-- Start of Source passage --
Erap showed the lay leader a pile of “legal opinions” from a law dean and a retired jurist. Both had achieved high positions in the past. Both left records quite undistinguished of lasting legacy or even erudition. But, they supported the desire of the former president to run once more for the highest post in the land, and assembled arguments in support of a 50-50 chance that another run for the same post would be constitutionally allowed. Yet all those arguments come down to an iteration of the legal maxim of “vox populi, vox Dei”. The voice of the people is the voice of God.

The trick lies in the timeline within which the Comelec and the Supreme Court decide whether or not an Erap re-run is constitutionally infirm. Erap’s legal minds posit that when the High Tribunal sees an avalanche of votes, especially from those my friend Tony Abaya calls the “screaming masa”, the Court is likely to recoil in holy terror, and not rule as immediately as they ought an open and shut case. It should then be overtaken by events, by “vox populi”, which should then make any decision of the tribunal mooted by a political event, which is the victory of then president, and the president-once-more.
-- End of Source passage --
> _Task A_
Reproduce the passage on Erap's re-run bid word for word, everything from "The trick lies" down to "and the president-once-more.".
-- Start of Records supplied --
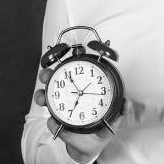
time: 6:55
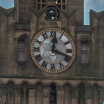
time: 12:18
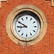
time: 8:50
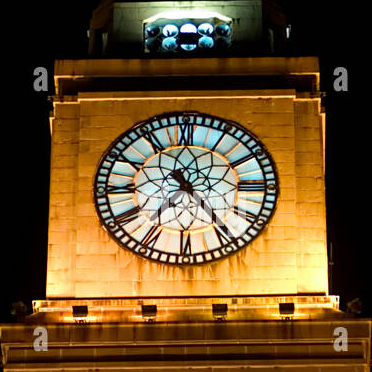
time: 7:24
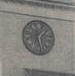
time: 1:28
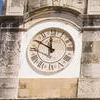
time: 11:49
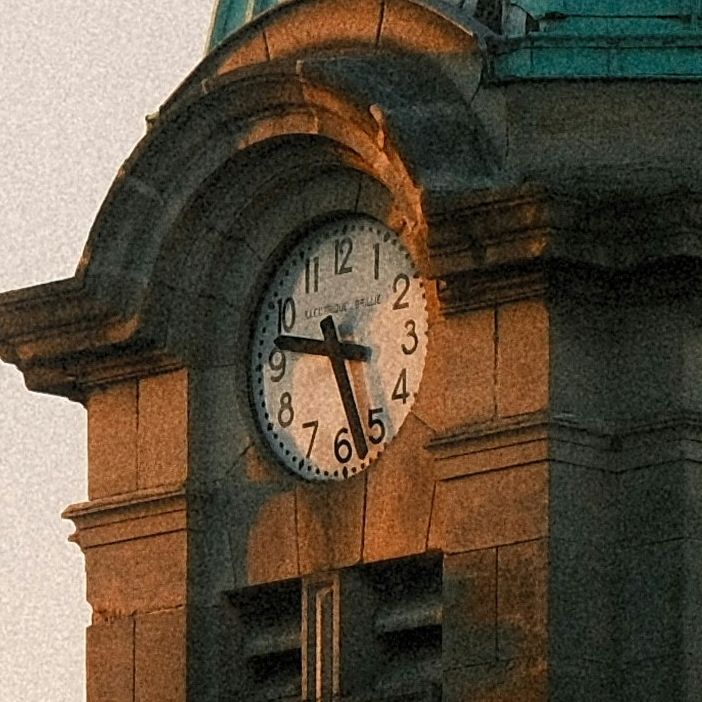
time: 9:26
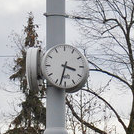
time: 3:32
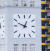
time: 12:48
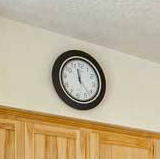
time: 11:22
-- End of Records supplied --
> _Task B_
Repeat all ten clock and watch records line for line, keeping each time but leaving the pictures out.

> _Complete answer A_
The trick lies in the timeline within which the Comelec and the Supreme Court decide whether or not an Erap re-run is constitutionally infirm. Erap’s legal minds posit that when the High Tribunal sees an avalanche of votes, especially from those my friend Tony Abaya calls the “screaming masa”, the Court is likely to recoil in holy terror, and not rule as immediately as they ought an open and shut case. It should then be overtaken by events, by “vox populi”, which should then make any decision of the tribunal mooted by a political event, which is the victory of then president, and the president-once-more.

> _Complete answer B_
time: 6:55
time: 12:18
time: 8:50
time: 7:24
time: 1:28
time: 11:49
time: 9:26
time: 3:32
time: 12:48
time: 11:22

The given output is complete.